Ulang tahun selalu menjadi perayaan sakral dalam hidup sebagian manusia. Saya sebut sebagian. Sebab toh di luar sana ribuan orang tidak sempat mengingat tanggal lahirnya. Hidup mereka terlalu sibuk untuk sekadar memikirkan makanan apa yang bisa mengganjal perutnya. Di atap mana mereka berteduh, dan di emperan toko apa mereka berbaring. Begitulah, hidup selalu memiliki dua sisi. Di waktu yang sama, bahagia dan derita terjadi. Dan memang seharusnya begitu bukan? Karena kita tak pernah menemukan kosakata bahagia tanpa ada kata derita. Permasalahannya saat ini mungkin sudah terlalu banyak manusia yang kebablasan. Mereka enggan memberi satu di antara seratus tawa yang ada di saku celananya. 

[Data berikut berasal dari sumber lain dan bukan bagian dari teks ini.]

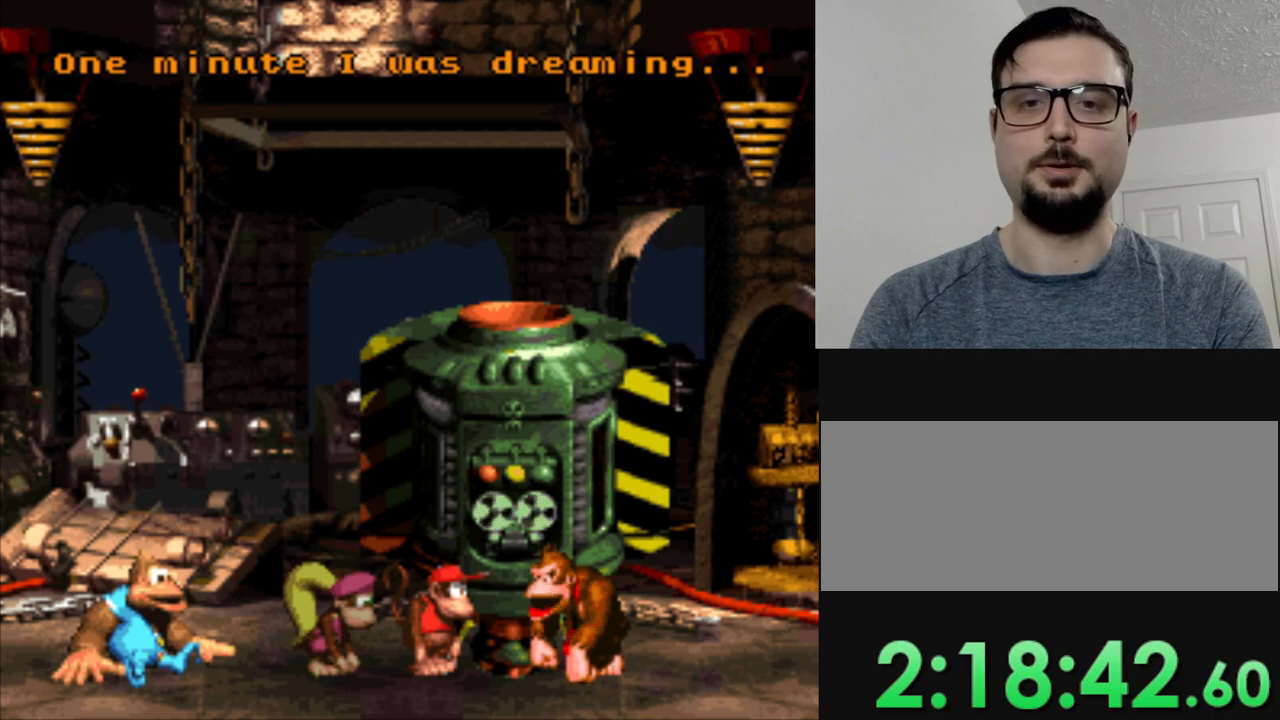
{"buttons": ["B"], "events": [[150, "B", "up"], [267, "B", "down"], [383, "B", "up"], [484, "B", "down"]]}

Saat remaja, pemahaman tentang ulang tahun yang saya miliki pun berbatas pada kue tart, kado, lilin, kejutan, siraman tepung, guyuran air. Bahkan, secara diam-diam saya selalu menunggu kejutan-kejutan itu.hahahaha Sehari menjelang ulang tahun, bisa dipastikan teman-teman dekat akan bersikap aneh, Mendadak ada masalah, marah-marah, menciptakan fitnah, dan berbagai tindakan yang bertujuan membuat menangis darah.hahahaha Dan cerita drama itu akan berakhir pada guyuran air dan siraman tepung. Kehebohan pun tercipta. Semua bernyanyi lagu "Happy Birthday". Bagi yang punya uang, langsung deh ajak teman-teman sekelas makan di kantin. Dan hari bersejarah dalam kehidupan manusia itu pun berakhir dengan tawa canda. Sudah. Selesai. Tanpa ada perenungan, tanpa ada sebuah persembahan untuk perjuangan yang luar biasa di hari bersejarah tersebut. Seorang perempuan yang dengan bahagia merasakan sakit yang luaaarrrrrr biasaaaaa. Perempuan yang pada akhirnya menjadi pilihan yang kesekian dari sebuah perayaan ulang tahun. Perempuan itu bernama...Ibu.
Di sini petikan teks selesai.